Don’t Rock the Boat… Too Much
The Spurs enter their annual rodeo road trip with a disappointing loss in what has been a frustratingly inconsistent season. While the Spurs have been okay, the moves made this summer were done with grander plans in mind than okay.
Today and tomorrow each writer here at 48MoH will play devil’s advocate for one of four positions regarding the Spurs and this trade season: making no move, a minor roster tweak, a huge trade or focusing on the future.
There is a standard of excellence unlike any other with the San Antonio Spurs. Fans not only expect wins, but flawless basketball.
At this point in this season, the wins have come at a slower pace than normal and the flawless basketball that made basketball purists smile has come once in a blue moon for San Antonio.
And yet, here the Spurs stand. They are fifth in the competitive Western Conference and two and a half games back of the top spot in the Southwest Division. Another 50 win season is not out of the question, but this week’s Rodeo Road Trip kicks off what could be the Bataan Death March of second half schedules.
This year’s team shows flashes of why analysts and experts viewed them as one of the few title contenders coming into this season. San Antonio’s class was evident in the first half of their win over the Atlanta Hawks on Wednesday night. Unfortunately, those flashes have come few and far between this year.
But the flashes are there, and it’s for this reason that the Spurs are not in need of any drastic changes leading up to the February trade deadline.
“We played really well before we struggled a little bit. There’s going to be ups and downs, smiles and frowns,” Richard Jefferson said after San Antonio’s win over the Memphis Grizzlies on Friday night. “There’s going to be a lot of things that go on throughout the course of the season.”
The Spurs possess a roster with skill in every area. One of the strengths of the San Antonio Spurs over the last several years has been their ability to play at a high level in every type of game. They can control tempo in a fast-paced game with the Phoenix Suns and grind out possessions against a defensive team like the Boston Celtics.

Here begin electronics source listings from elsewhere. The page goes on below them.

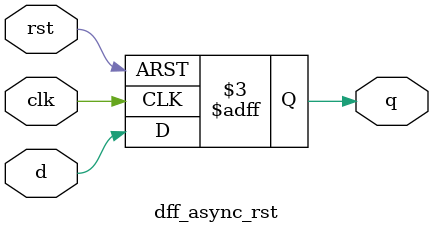
<source format=v>
module dff_async_rst(clk, rst, d, q);
    input clk;
    input rst;
    input d;
    output reg q;

    always@(posedge clk or negedge rst) begin
        if(!rst) q <= 0;
        else q <= d;
    end
endmodule
</source>
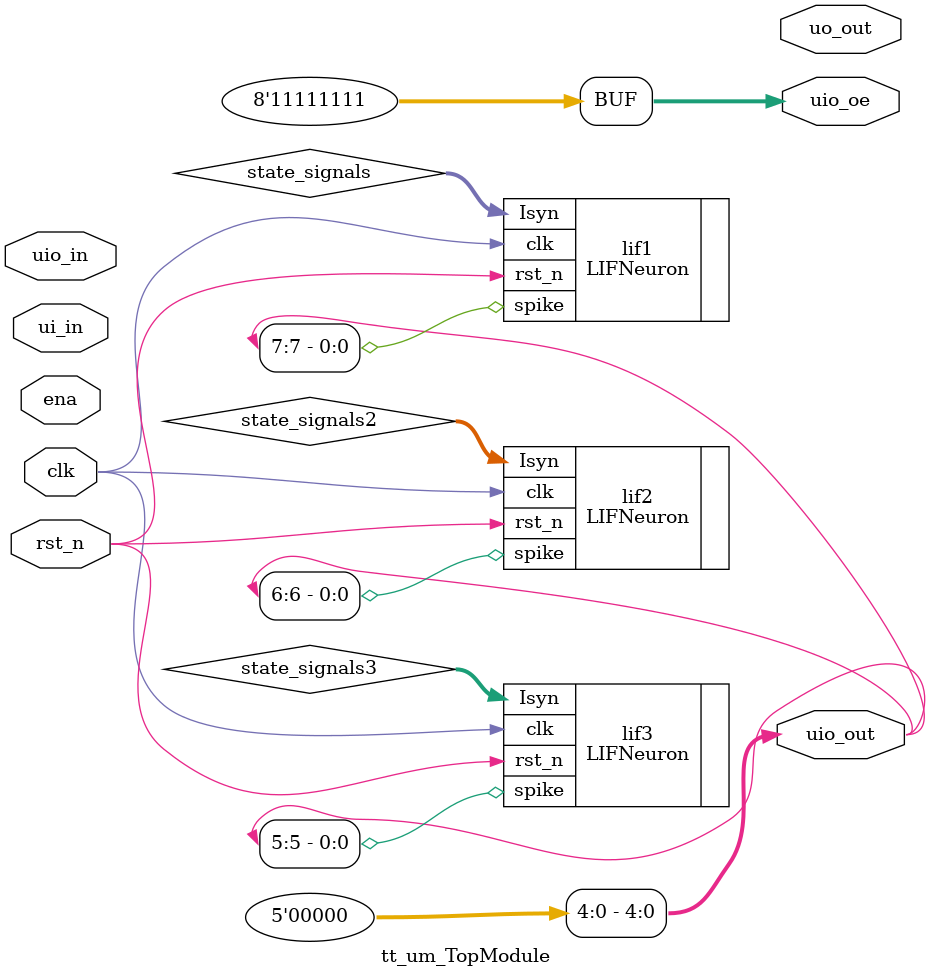
<source format=v>
`default_nettype none

module tt_um_TopModule (
    input  wire [7:0] ui_in,    // Dedicated inputs - connected to the input switches
    output wire [7:0] uo_out,   // Dedicated outputs - connected to the 7-segment display
    input  wire [7:0] uio_in,   // IOs: Bidirectional Input path
    output wire [7:0] uio_out,  // IOs: Bidirectional Output path
    output wire [7:0] uio_oe,   // IOs: Bidirectional Enable path (active high: 0=input, 1=output)
    input  wire       ena,      // Input enable signal, active high
    input  wire       clk,      // Input clock signal
    input  wire       rst_n     // Input reset signal (active low)
);

    assign uio_oe = 8'b11111111;      // Set all bits of the bidirectional enable path to 1, indicating they are in output mode
    assign uio_out[4:0] = 5'd0;       // Initialize the 7-segment display output to all zeros

    wire [7:0] state_signals;
    wire [7:0] state_signals2;
    wire [7:0] state_signals3;

   //assign uio_in[7:0] = state_signals[7:0];  

    // Instantiate the segment display module
    LIFNeuron lif1(.clk(clk), .rst_n(rst_n), .Isyn(state_signals), .spike(uio_out[7]));
    LIFNeuron lif2(.clk(clk), .rst_n(rst_n), .Isyn(state_signals2), .spike(uio_out[6]));
    LIFNeuron lif3(.clk(clk), .rst_n(rst_n), .Isyn(state_signals3), .spike(uio_out[5]));

endmodule
</source>
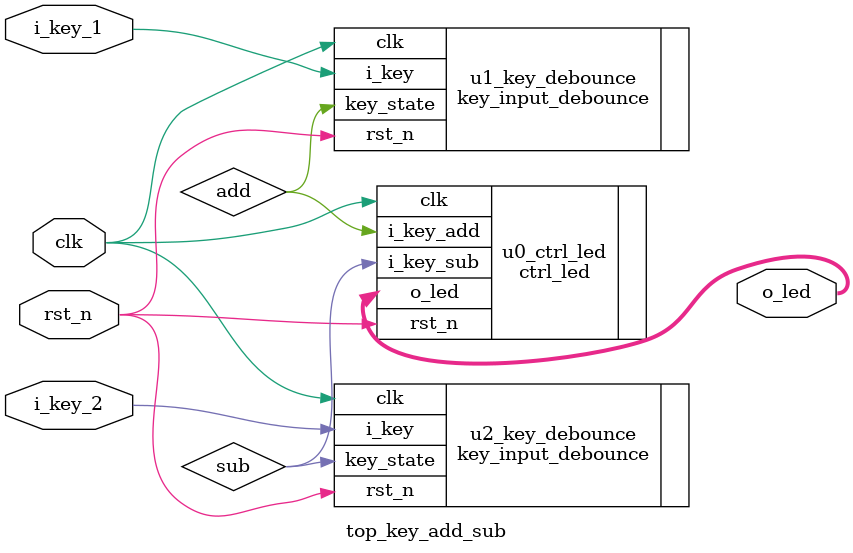
<source format=v>
`timescale 1ns / 1ps


module top_key_add_sub(
    clk, rst_n, i_key_1, i_key_2, o_led
    );
    input clk;
    input rst_n;

    input i_key_1;
    input i_key_2;

    output wire [3 : 0] o_led;

    wire add, sub;

    key_input_debounce   u1_key_debounce(
        .clk           (clk), 
        .rst_n         (rst_n), 
        .i_key         (i_key_1), 
        .key_state     (add)
    );

    key_input_debounce   u2_key_debounce(
        .clk           (clk), 
        .rst_n         (rst_n), 
        .i_key         (i_key_2), 
        .key_state     (sub)
    );

    ctrl_led u0_ctrl_led(
        .clk           (clk),
        .rst_n         (rst_n),
        .i_key_add     (add),
        .i_key_sub     (sub),
        .o_led         (o_led)
    );
endmodule

</source>
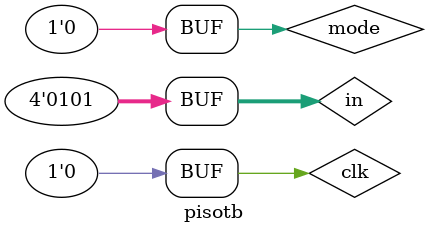
<source format=v>
`timescale 1ns / 1ps


module pisotb;

	// Inputs
	reg [3:0] in;
	reg mode;
	reg clk;

	// Outputs
	wire out;

	// Instantiate the Unit Under Test (UUT)
	piso uut (
		.in(in), 
		.mode(mode), 
		.clk(clk), 
		.out(out)
	);

	initial begin
		// Initialize Inputs
		in = 0;
		mode = 0;
		clk = 0;

		// Wait 100 ns for global reset to finish
		#50;
		in = 4'b1011; mode = 1; clk = 1; #50;
		in = 4'b1011; mode = 1; clk = 0; #50;
		in = 4'b0101; mode = 0;
		repeat(4) begin
			clk = 1; #50;
			clk = 0; #50;
		end
        
		// Add stimulus here

	end
      
endmodule


</source>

This year’s Spurs have a similar ability, they simply haven’t replicated the same consistency as Spurs teams of past years. The Spurs still lack the “corporate knowledge” that was damn near instinct for former Spurs teams. Doing too much to shakeup the current roster could undermine the progress this year’s team has made.
“When we were struggling we weren’t shooting the ball particularly well, but we weren’t getting blown out,” Jefferson said. “We were in every single game, but it was just coming down to one or two shots here and there that we weren’t making.”
But things are starting to come together. Matt Bonner recently returned to the lineup and got rid of the leather splint/Nintendo Power Glove on his shooting hand. Michael Finley was on the active roster for the first time in a while on Friday night. And Manu Ginobili is showing some resemblance to the players that was one of the most feared players in the world just a couple of seasons ago.
Tony Parker recently went down with an ankle injury and has been hampered by plantar fasciitis, however he still shows an innate ability to get to the rim when playing.
Assuming Tim Duncan doesn’t encounter the same second half knee troubles he faced last year and DeJuan Blair’s lack of ACLs don’t become a problem over an 82 game season, this year’s San Antonio Spurs team will be a formidable one come playoff time.
What the Spurs are missing is a player to fill the Bruce Bowen role. Not necessarily a shut-down defender as good as Bowen was, but a defense-first player who can knock down 3-pointers and not take much off the table offensively. Early in the season, it looked like Keith Bogans could fill that void, but his playing time has been limited as of late. George Hill shows a knack for defense, however he has a tendency to get into foul trouble when marking the opposing team’s best perimeter scorer.
The Western Conference is close. Even the defending champion Los Angeles Lakers have looked vulnerable at times, and more injury-prone than the Spurs. San Antonio is getting closer to the form that fans and analysts expected of them after their summer moves. The roster’s grasp on the system is developing and becoming second nature to those players who were tasked with learning a different team framework.
The front office needs to add one more ingredient to complete the full, title-contending dish. However, doing too much to shake up the recipe, or not enough, could leave Spurs fans with bland dish worthy of an early playoff exit.